TASK REQUIREMENTS:
Write out, word for word, the part of the listing below that opens with the line containing "X017795Y011433D03*" and closes with the line containing "X024253Y004284D01*", keeping both of those lines and adding no others.

= Beginning of Section =

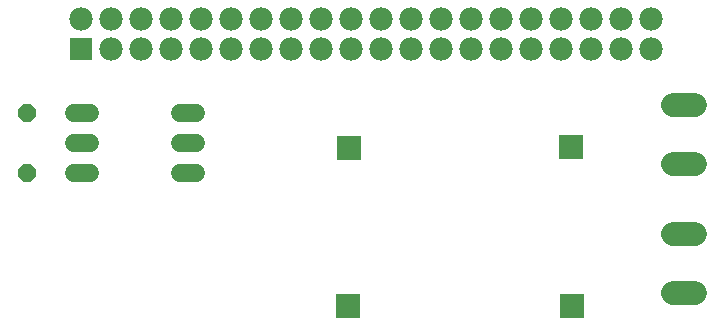
<source format=gbs>
G75*
%MOIN*%
%OFA0B0*%
%FSLAX24Y24*%
%IPPOS*%
%LPD*%
%AMOC8*
5,1,8,0,0,1.08239X$1,22.5*
%
%ADD10R,0.0780X0.0780*%
%ADD11C,0.0780*%
%ADD12C,0.0600*%
%ADD13OC8,0.0600*%
%ADD14C,0.0785*%
%ADD15R,0.0789X0.0789*%
D10*
X003795Y010433D03*
D11*
X004795Y010433D03*
X005795Y010433D03*
X006795Y010433D03*
X007795Y010433D03*
X008795Y010433D03*
X009795Y010433D03*
X010795Y010433D03*
X011795Y010433D03*
X012795Y010433D03*
X013795Y010433D03*
X014795Y010433D03*
X015795Y010433D03*
X016795Y010433D03*
X017795Y010433D03*
X018795Y010433D03*
X019795Y010433D03*
X020795Y010433D03*
X021795Y010433D03*
X022795Y010433D03*
X022795Y011433D03*
X021795Y011433D03*
X020795Y011433D03*
X019795Y011433D03*
X018795Y011433D03*
X017795Y011433D03*
X016795Y011433D03*
X015795Y011433D03*
X014795Y011433D03*
X013795Y011433D03*
X012795Y011433D03*
X011795Y011433D03*
X010795Y011433D03*
X009795Y011433D03*
X008795Y011433D03*
X007795Y011433D03*
X006795Y011433D03*
X005795Y011433D03*
X004795Y011433D03*
X003795Y011433D03*
D12*
X003580Y008300D02*
X004100Y008300D01*
X004100Y007300D02*
X003580Y007300D01*
X003580Y006300D02*
X004100Y006300D01*
X007100Y006300D02*
X007620Y006300D01*
X007620Y007300D02*
X007100Y007300D01*
X007100Y008300D02*
X007620Y008300D01*
D13*
X002000Y008300D03*
X002000Y006300D03*
D14*
X023548Y006616D02*
X024253Y006616D01*
X024253Y008584D02*
X023548Y008584D01*
X023548Y004284D02*
X024253Y004284D01*
X024253Y002316D02*
X023548Y002316D01*
D15*
X012710Y001859D03*
X020151Y001875D03*
X020143Y007166D03*
X012718Y007135D03*
M02*

</source>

= End of Section =

OUTPUT OF THE TASK:
X017795Y011433D03*
X016795Y011433D03*
X015795Y011433D03*
X014795Y011433D03*
X013795Y011433D03*
X012795Y011433D03*
X011795Y011433D03*
X010795Y011433D03*
X009795Y011433D03*
X008795Y011433D03*
X007795Y011433D03*
X006795Y011433D03*
X005795Y011433D03*
X004795Y011433D03*
X003795Y011433D03*
D12*
X003580Y008300D02*
X004100Y008300D01*
X004100Y007300D02*
X003580Y007300D01*
X003580Y006300D02*
X004100Y006300D01*
X007100Y006300D02*
X007620Y006300D01*
X007620Y007300D02*
X007100Y007300D01*
X007100Y008300D02*
X007620Y008300D01*
D13*
X002000Y008300D03*
X002000Y006300D03*
D14*
X023548Y006616D02*
X024253Y006616D01*
X024253Y008584D02*
X023548Y008584D01*
X023548Y004284D02*
X024253Y004284D01*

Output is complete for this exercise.